IBM extends manageability

Vendors are now promoting remote manageability as a feature and beginning to use it as a competitive enhancement.

Michael Kanellos Staff Writer, CNET News.com
Michael Kanellos is editor at large at CNET News.com, where he covers hardware, research and development, start-ups and the tech industry overseas.
Michael Kanellos
2 min read
IBM (IBM) has made its computer manageability software compatible with the bulk of its desktop lineup, the latest bit of one-upsmanship in the "managed PC" features war among the top PC vendors.

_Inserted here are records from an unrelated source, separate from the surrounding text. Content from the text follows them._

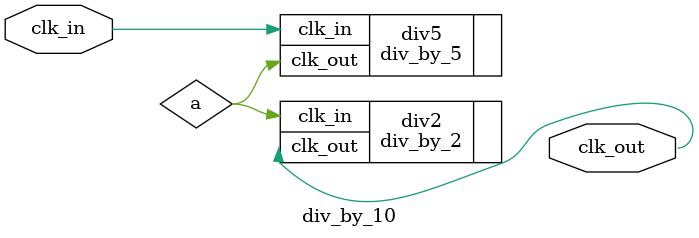
<source format=v>
`timescale 10ns/1ps

module div_by_10(
	input clk_in,
	output clk_out
	);
	wire a;
	div_by_5 div5(.clk_in(clk_in), .clk_out(a));
	div_by_2 div2(.clk_in(a), .clk_out(clk_out));
endmodule
</source>
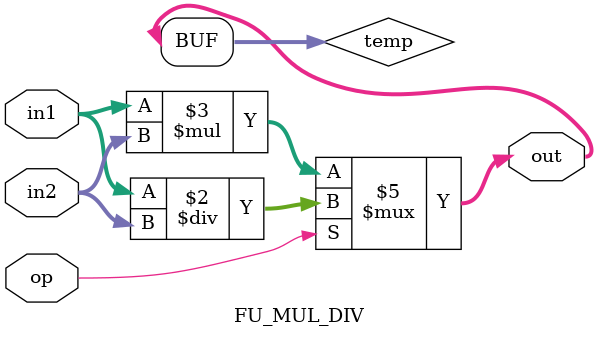
<source format=v>
module FU_MUL_DIV(op, in1, in2, out);

	input op;
	input [15:0] in1, in2;
	output [15:0] out;
	
	reg [15:0] temp;
	
	always@(*)
	begin
		if(op)
		begin
			temp = in1 / in2;
		end
		else
			temp = in1 * in2;
		begin
			
		end
	end
	
	assign out = temp;
	
endmodule

</source>
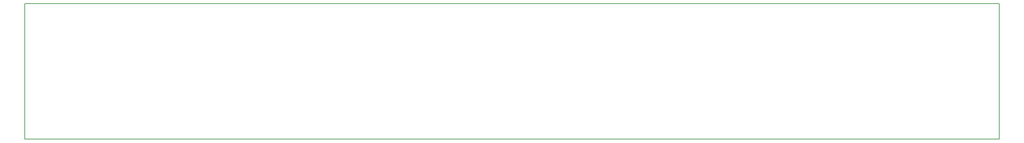
<source format=gbr>
%TF.GenerationSoftware,KiCad,Pcbnew,9.0.6*%
%TF.CreationDate,2025-11-21T10:46:43+01:00*%
%TF.ProjectId,psurail,70737572-6169-46c2-9e6b-696361645f70,rev?*%
%TF.SameCoordinates,Original*%
%TF.FileFunction,Profile,NP*%
%FSLAX46Y46*%
G04 Gerber Fmt 4.6, Leading zero omitted, Abs format (unit mm)*
G04 Created by KiCad (PCBNEW 9.0.6) date 2025-11-21 10:46:43*
%MOMM*%
%LPD*%
G01*
G04 APERTURE LIST*
%TA.AperFunction,Profile*%
%ADD10C,0.200000*%
%TD*%
G04 APERTURE END LIST*
D10*
X22840000Y-20455000D02*
X272840000Y-20455000D01*
X272840000Y-55455000D01*
X22840000Y-55455000D01*
X22840000Y-20455000D01*
M02*

</source>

IBM's LanClient Control Manager (LCCM) 1.1, a server application for controlling PCs remotely, is now compatible with IBM PC models 730, 750, 330, 350, and 365. Essentially, this means that IBM PCs shipped as early as February 1996 are compatible with the LCCM. IBM's ThinkPad 770 and PC 300 are already compatible with the server software.

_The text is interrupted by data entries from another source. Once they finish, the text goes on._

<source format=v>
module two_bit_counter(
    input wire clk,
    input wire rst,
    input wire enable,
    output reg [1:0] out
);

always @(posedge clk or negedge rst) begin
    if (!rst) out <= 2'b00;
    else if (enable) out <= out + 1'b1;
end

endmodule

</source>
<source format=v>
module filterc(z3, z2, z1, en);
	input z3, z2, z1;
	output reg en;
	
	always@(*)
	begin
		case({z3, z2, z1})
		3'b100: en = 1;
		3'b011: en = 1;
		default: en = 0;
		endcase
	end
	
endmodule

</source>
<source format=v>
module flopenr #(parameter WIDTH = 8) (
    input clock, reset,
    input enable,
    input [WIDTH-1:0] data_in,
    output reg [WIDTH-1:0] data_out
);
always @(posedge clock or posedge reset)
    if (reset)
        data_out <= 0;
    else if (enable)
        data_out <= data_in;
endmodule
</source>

LCCM allows network administrators to configure, diagnose, and control computers while the machines are turned off, explained Karl LaWall, senior marketing manager, commercial desktops at IBM.

The program cuts down network maintenance costs by allowing administrators to remotely determine what repairs or software upgrades are necessary. Under current conditions, administrators have to send technicians out to diagnose a problem before repairs can begin.

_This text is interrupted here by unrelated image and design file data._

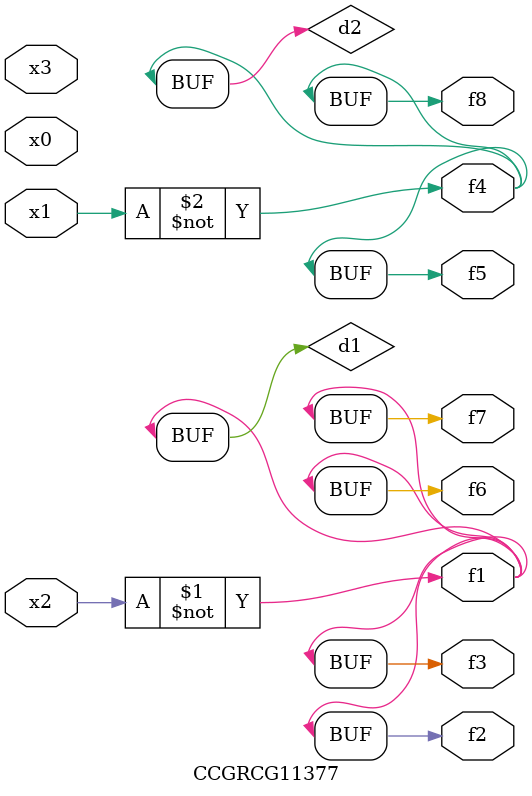
<source format=v>
module CCGRCG11377(
	input x0, x1, x2, x3,
	output f1, f2, f3, f4, f5, f6, f7, f8
);

	wire d1, d2;

	xnor (d1, x2);
	not (d2, x1);
	assign f1 = d1;
	assign f2 = d1;
	assign f3 = d1;
	assign f4 = d2;
	assign f5 = d2;
	assign f6 = d1;
	assign f7 = d1;
	assign f8 = d2;
endmodule

</source>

LCCM works in the "preboot state" (when a machine is off) because some of the problems the program diagnoses are also the type of maladies that will shut a machine down. "If the disk drive is gone, how are you going to diagnose it without booting it," he explained.

The program also allows administrators to inventory hardware across the network.

Like the manageability software promoted by Hewlett Packard and others, IBM's LCCM will work with computers designed to managed PC specifications, but it works best with IBM machines. LCCM can identify other computers, for instance, but cannot diagnose problems too. The same sort of dichotomy occurs with HP's TopTools.

Bruce Stephen, an analyst at International Data Corporation, is among several who have pointed out that the main vendors are each promoting manageability as a feature of their PC fleets, and are thus beginning to use it as a competitive enhancement.

"It will become more prevalent in 1998," added LaWall. By then, the software and hardware required to manage PCs will have improved, he said, and administrators will be more acclimated with the technology.